Only have time for a short post right now, but I want to get it out before I forget.

Last night I dreamed I was visiting my middle school, and I ran into a woman I knew as being the mother of perhaps the most athletically gifted student in the school. She recognized me, and asked me what the best part about Syracuse was, and then, of course, I woke up.

I actually had to think about the answer to that one.

I’ve settled on it being the amazing people I’ve met–and I really have met some really awesome people.

However, there’s another aspect that I think should get mentioned.

Despite a football team that’s won five games total in the past two years, and 0-1 this year, Syracuse is a sports school.

Basketball seems to be the one thing that really truly unites the campus, but it’s not just Syracuse sports that gets the campus going.

This is where Yankees/Sox is at its best, outside of Fenway and the Bronx.

Last week was the first week of class.

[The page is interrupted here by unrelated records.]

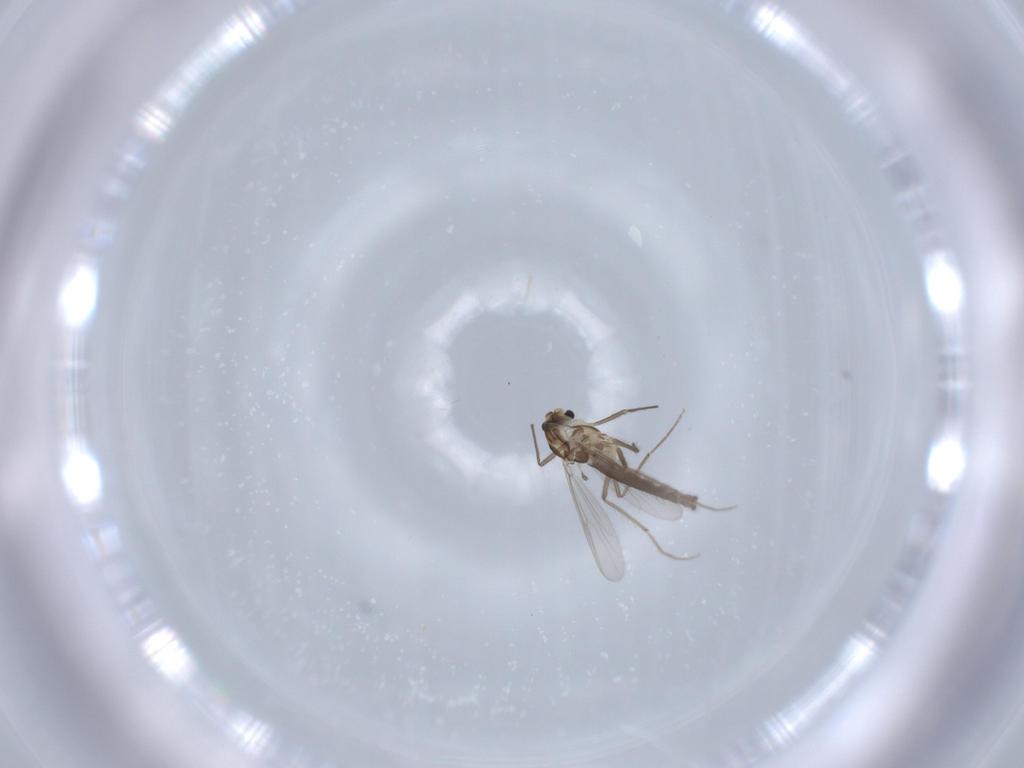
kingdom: Animalia
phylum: Arthropoda
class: Insecta
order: Diptera
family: Chironomidae
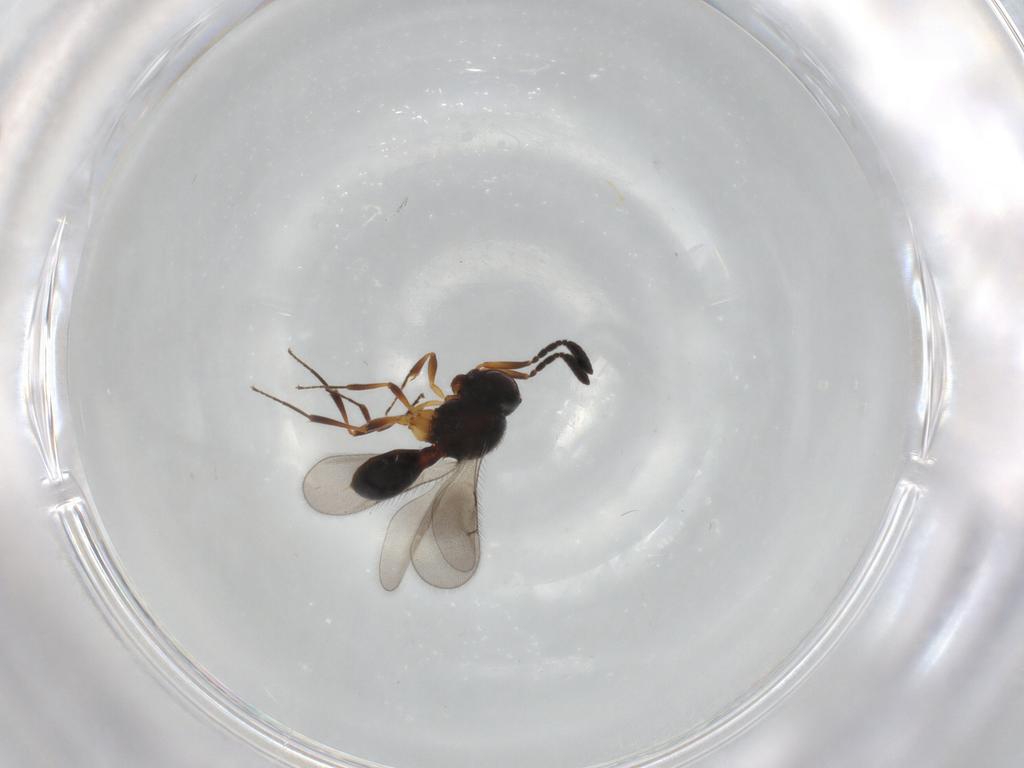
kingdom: Animalia
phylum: Arthropoda
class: Insecta
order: Hymenoptera
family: Scelionidae
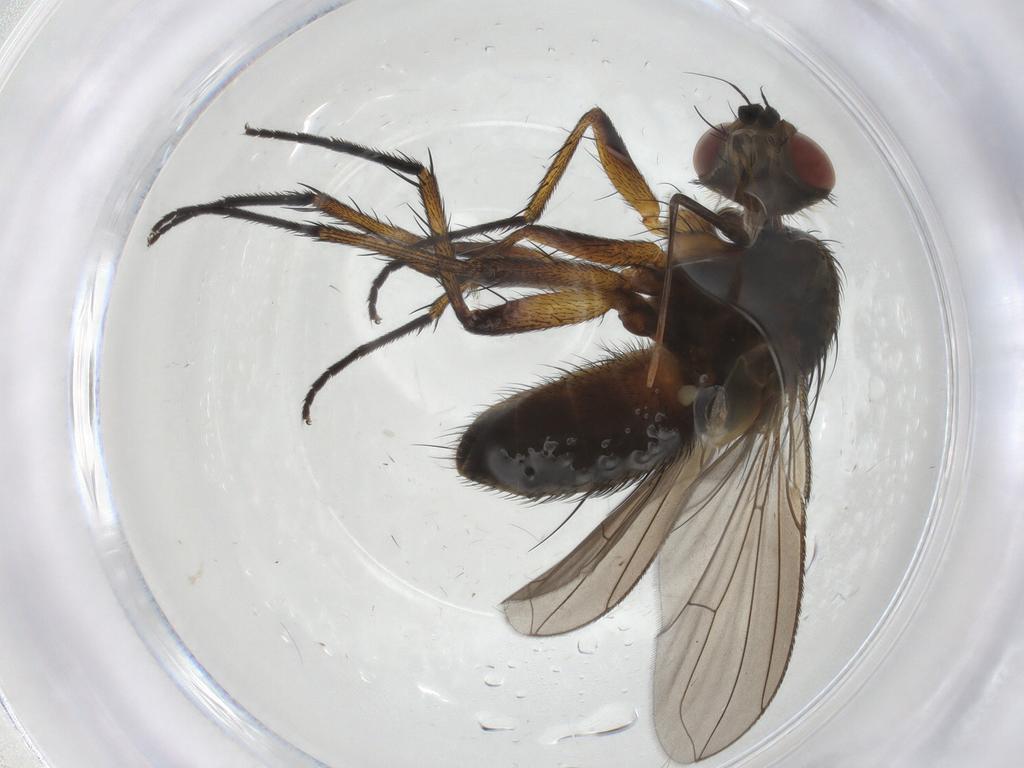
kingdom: Animalia
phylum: Arthropoda
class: Insecta
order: Diptera
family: Tachinidae
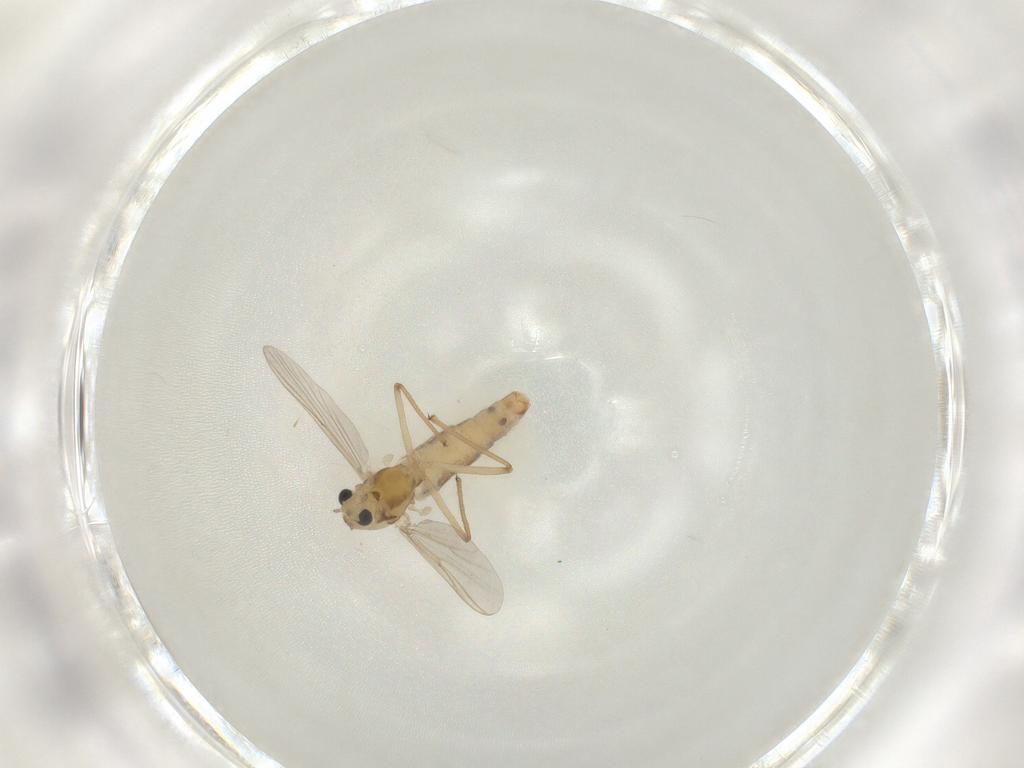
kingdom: Animalia
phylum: Arthropoda
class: Insecta
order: Diptera
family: Chironomidae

You think everyone would be anxious about that, anxious to see just how much work they’d have to do this semester (I have way, way too much for a semester in which I have to apply to grad school AND be a bridesmaid!) However, as I walked across campus, there was a tension that could be felt.

Every fourth or fifth guy, and even a fair number of girls, was wearing some sort of Yankees or Red Sox hat or shirt. No one said anything, but no one had to.

In 2004, everyone, and I mean EVERYONE watched the ALCS. At the end of game seven, some students reportedly went and lit bonfires on the Quad–the center of campus.

There’s no doubt that this year will be more of the same.

Heck, even my geography professor got involved (albeit for the Phillies, who have a minority fan base here).

In a city that can boast only the second-to-last-place Chiefs (Toronto’s AAA team), Yankees-Sox is what it should be.

It doesn’t look like it at first, you have to dig a bit, but baseball lives here.

Anyway, I’ve got to get to class. I’ve got the sort of professors that actually care if you’re on time or not.